[Listed records — start]
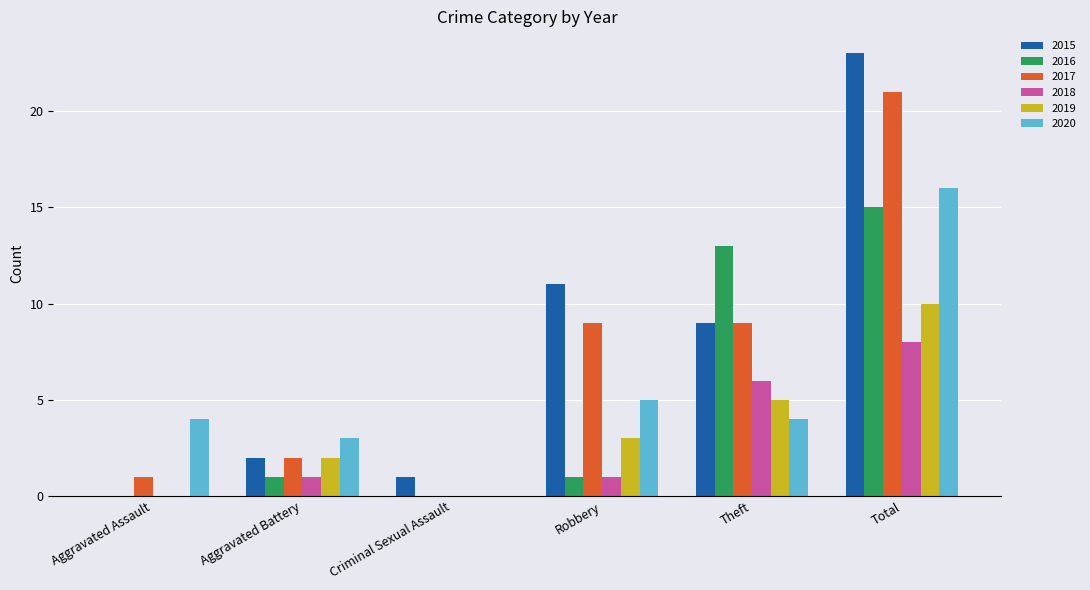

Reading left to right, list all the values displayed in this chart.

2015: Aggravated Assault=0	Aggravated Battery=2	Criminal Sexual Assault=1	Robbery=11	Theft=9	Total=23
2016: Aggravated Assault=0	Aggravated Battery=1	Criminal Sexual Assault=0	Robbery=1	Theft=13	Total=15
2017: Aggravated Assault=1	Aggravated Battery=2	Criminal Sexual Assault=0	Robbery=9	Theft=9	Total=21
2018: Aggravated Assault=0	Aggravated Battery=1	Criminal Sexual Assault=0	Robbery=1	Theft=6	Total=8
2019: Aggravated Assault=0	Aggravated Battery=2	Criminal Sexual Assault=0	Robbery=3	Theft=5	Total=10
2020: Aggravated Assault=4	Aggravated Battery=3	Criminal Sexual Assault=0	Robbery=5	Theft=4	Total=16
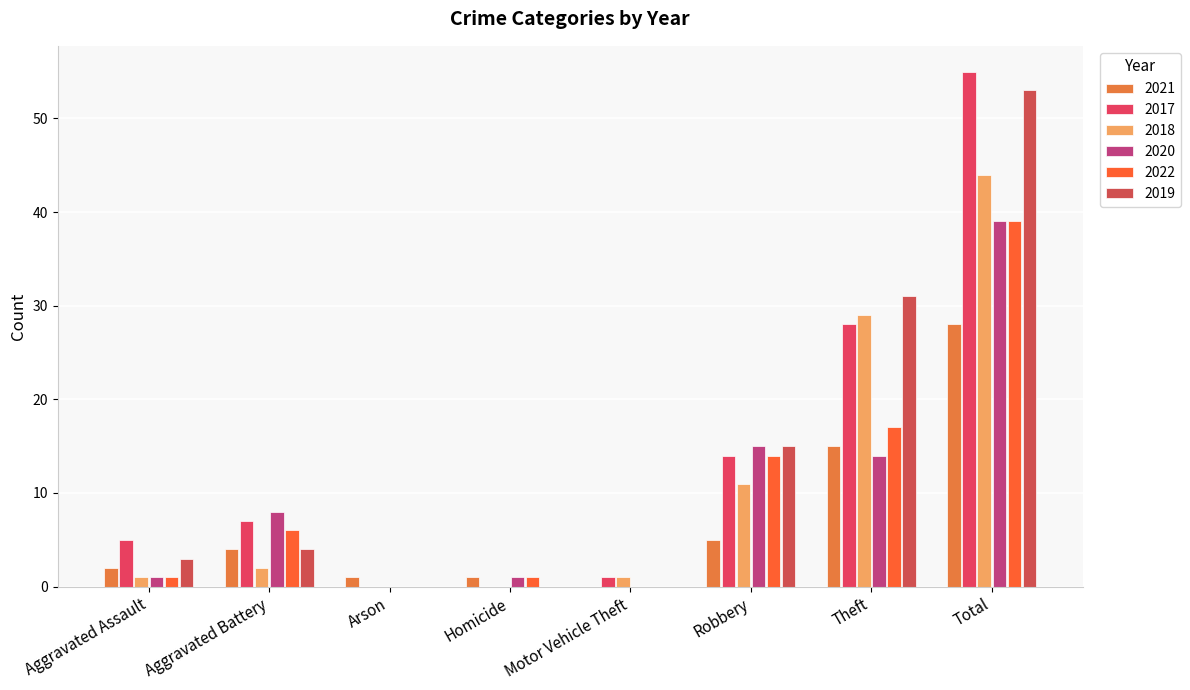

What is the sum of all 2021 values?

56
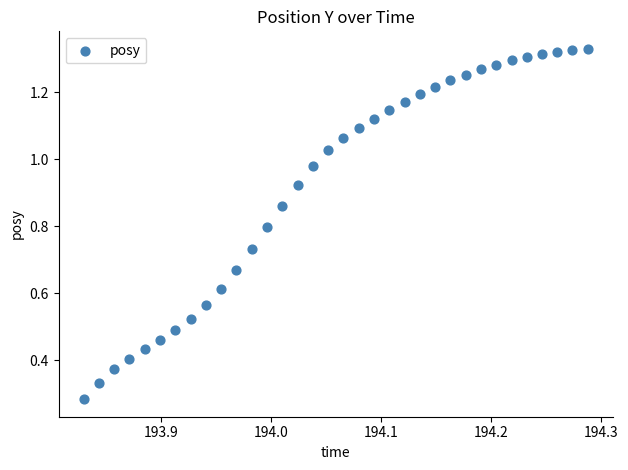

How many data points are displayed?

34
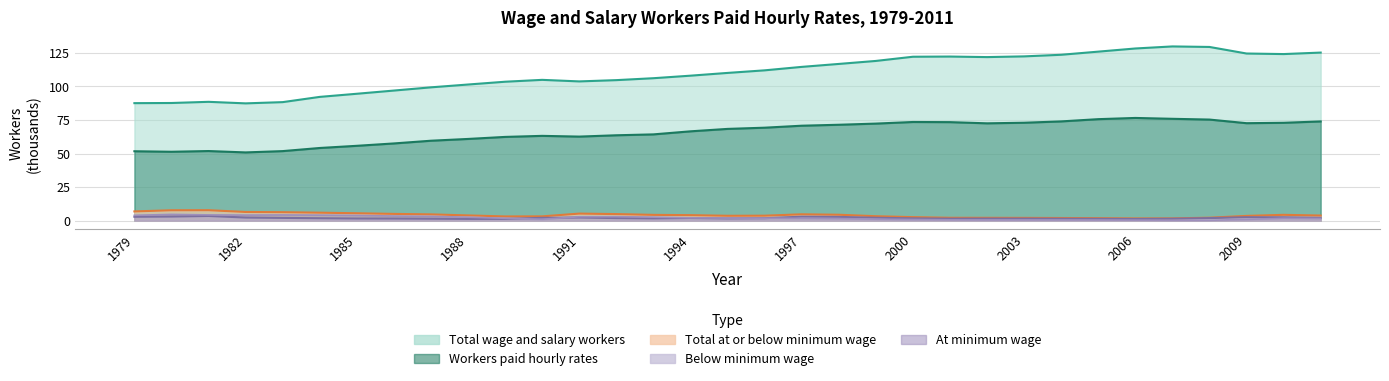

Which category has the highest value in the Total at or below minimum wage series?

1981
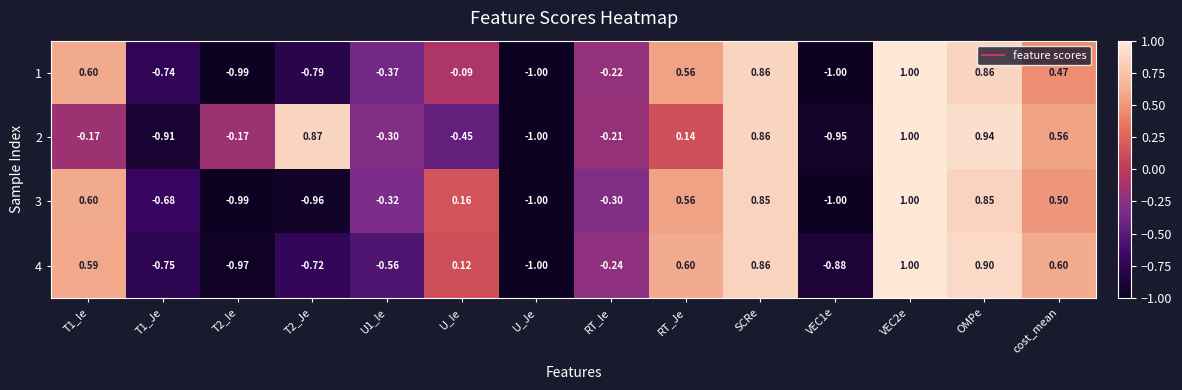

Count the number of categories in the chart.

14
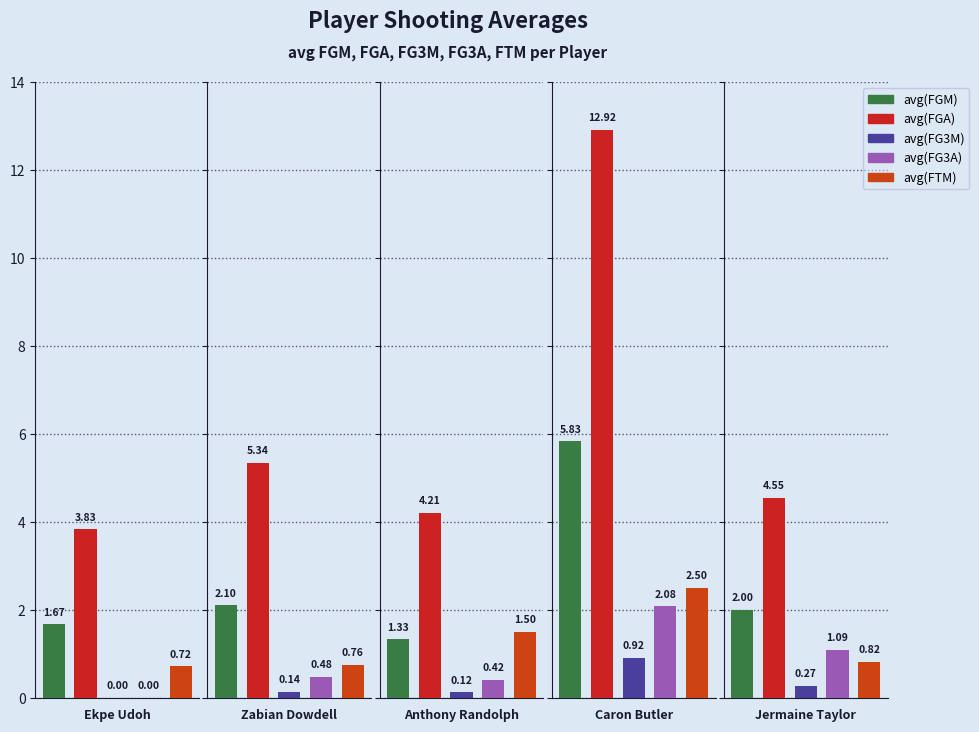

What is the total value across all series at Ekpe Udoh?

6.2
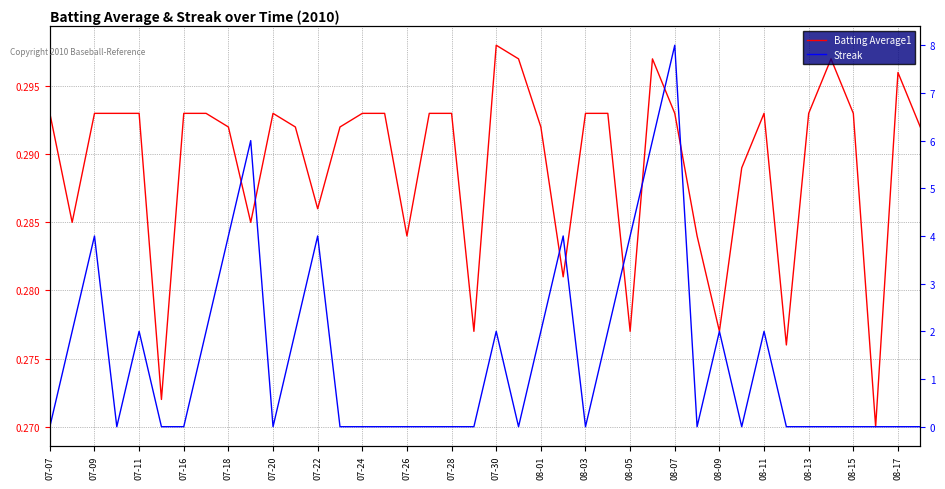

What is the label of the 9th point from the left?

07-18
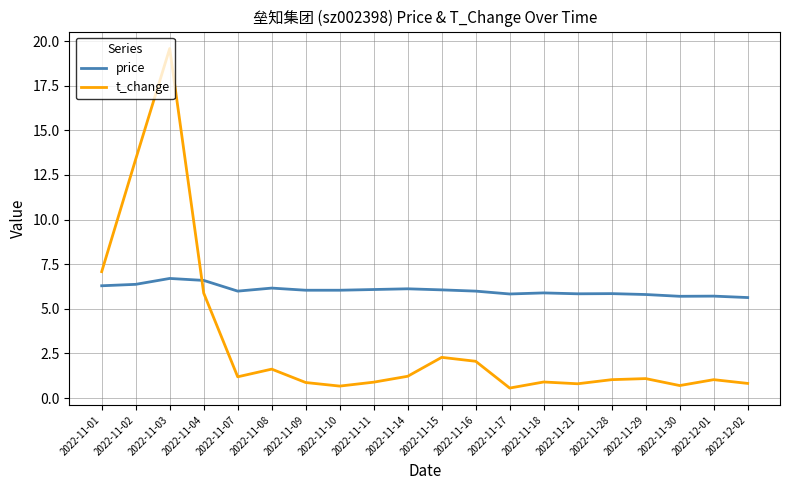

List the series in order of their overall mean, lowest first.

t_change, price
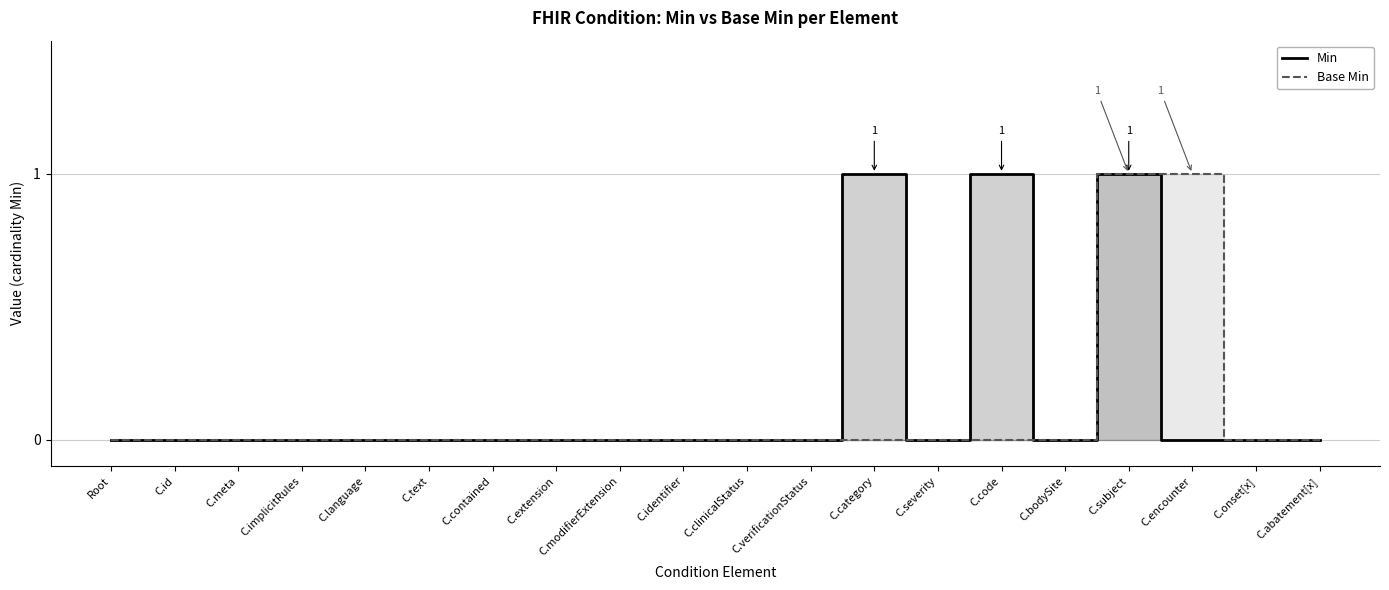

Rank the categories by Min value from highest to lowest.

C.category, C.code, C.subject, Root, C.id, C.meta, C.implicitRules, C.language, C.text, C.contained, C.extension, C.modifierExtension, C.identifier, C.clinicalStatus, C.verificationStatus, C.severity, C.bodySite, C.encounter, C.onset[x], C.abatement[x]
[Listed records — finish]
Task to complete: Count the lines above that contain the word "Robbery", treating uppercase and lowercase letters as different, and reply with the number alone.

Output for this task: 6